In functional analysis, two measures of non-compactness are commonly used; these associate numbers to sets in such a way that compact sets all get the measure 0, and other sets get measures that are bigger according to "how far" they are removed from compactness.
The underlying idea is the following: a bounded set can be covered by a single ball of some radius. Sometimes several balls of a smaller radius can also cover the set. A compact set in fact can be covered by finitely many balls of arbitrary small radius, because it is totally bounded. So one could ask: what is the smallest radius that allows to cover the set with finitely many balls?
Formally, we start with a metric space M and a subset X. The ball measure of non-compactness is defined as
- α(X) = inf {r > 0 : there exist finitely many balls of radius r which cover X}
- β(X) = inf {d > 0 : there exist finitely many sets of diameter at most d which cover X}
The two measures α and β share many properties, and we will use γ in the sequel to denote either one of them. Here is a collection of facts:
- X is bounded if and only if γ(X) < ∞.
- γ(X) = γ(Xcl), where Xcl denotes the closure of X.
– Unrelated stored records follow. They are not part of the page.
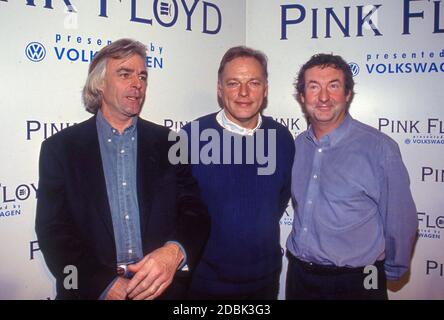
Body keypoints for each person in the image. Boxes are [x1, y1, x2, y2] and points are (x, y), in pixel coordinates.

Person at [35, 38, 209, 300]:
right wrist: (102, 284)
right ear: (100, 84)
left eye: (142, 76)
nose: (137, 84)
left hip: (161, 291)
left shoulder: (169, 142)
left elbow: (194, 210)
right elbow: (53, 230)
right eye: (125, 74)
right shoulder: (60, 149)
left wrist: (173, 253)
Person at [286, 53, 418, 300]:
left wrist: (390, 270)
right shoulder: (297, 146)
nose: (323, 97)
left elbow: (400, 220)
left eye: (333, 86)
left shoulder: (379, 148)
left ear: (347, 94)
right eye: (314, 87)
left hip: (357, 280)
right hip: (300, 277)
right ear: (302, 97)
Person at [180, 46, 295, 299]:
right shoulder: (191, 137)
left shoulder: (282, 139)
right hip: (203, 284)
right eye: (233, 83)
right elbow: (179, 210)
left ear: (265, 90)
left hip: (264, 282)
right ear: (220, 90)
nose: (244, 92)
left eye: (253, 82)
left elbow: (278, 201)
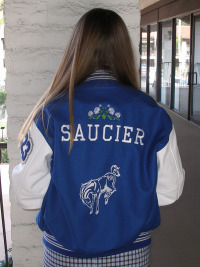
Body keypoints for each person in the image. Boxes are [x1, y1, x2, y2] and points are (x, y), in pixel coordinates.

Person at [12, 8, 185, 267]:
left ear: (76, 50)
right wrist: (130, 201)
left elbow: (26, 194)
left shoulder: (52, 112)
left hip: (64, 254)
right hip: (131, 253)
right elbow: (170, 190)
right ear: (125, 50)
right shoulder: (151, 114)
- If X is compact, then γ(X) = 0. Conversely, if γ(X) = 0 and X is complete, then X is compact.
- γ(X ∪ Y) = max(γ(X), γ(Y)) for any two subsets X and Y.
- γ is continuous with respect to the Hausdorff distance of sets.
- γ(aX) = |a| γ(X) for any scalar a
- γ(X + Y) ≤ γ(X) + γ(Y)
- γ(conv(X)) = γ(X), where conv(X) denotes the convex hull of X
Measures of non-compactness are however useful in the study of infinite-dimensional Banach spaces, for example. In this context, one can prove that any ball B of radius r has α(B) = r and β(B) = 2r.